Задание =
Воспроизведите без изменений фрагмент исследуемого текста, начиная со слов «Известно, что автор» и заканчивая словами «по себе важно.».

==== Исследуемый текст

Известно, что автор знаменитого «Оправдания добра» ушел в вечность сто двадцать лет назад. Пытаясь рассматривать общество исторически и заглядывая в будущее, он ратовал за «осуществление правды и любви, или свободной солидарности всех положительных сил и элементов…»1. Представляя государство как «воплощенное право», он искренне и обоснованно утверждал: «Общая власть должна быть беспристрастна, и в этом смысле можно сказать, что она должна заботиться об общей пользе, т.е. о пользе всех одинаково, но равная польза всех и есть справедливость»2. Разумеется, такую трактовку в плане понимания содержания справедливости нельзя считать исчерпывающей, но подчеркивание момента равенства само по себе важно.

========
==== Исходные данные

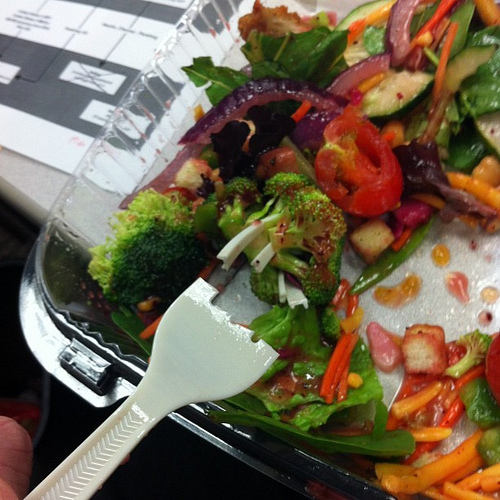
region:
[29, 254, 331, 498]
this is a fork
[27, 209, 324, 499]
the fork is plastic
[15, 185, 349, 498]
the fork is broken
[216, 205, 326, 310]
the prongs snapped off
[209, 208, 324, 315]
the prongs of the fork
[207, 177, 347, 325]
the prongs of the fork are in the broccoli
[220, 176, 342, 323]
a broccoli floret with the plastic fork prongs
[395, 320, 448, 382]
this is a crouton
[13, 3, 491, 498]
this is a plastic container with a salad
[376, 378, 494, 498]
this is cheddar cheese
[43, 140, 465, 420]
a bowl of food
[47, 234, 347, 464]
a white fork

========

Ответ =
Известно, что автор знаменитого «Оправдания добра» ушел в вечность сто двадцать лет назад. Пытаясь рассматривать общество исторически и заглядывая в будущее, он ратовал за «осуществление правды и любви, или свободной солидарности всех положительных сил и элементов…»1. Представляя государство как «воплощенное право», он искренне и обоснованно утверждал: «Общая власть должна быть беспристрастна, и в этом смысле можно сказать, что она должна заботиться об общей пользе, т.е. о пользе всех одинаково, но равная польза всех и есть справедливость»2. Разумеется, такую трактовку в плане понимания содержания справедливости нельзя считать исчерпывающей, но подчеркивание момента равенства само по себе важно.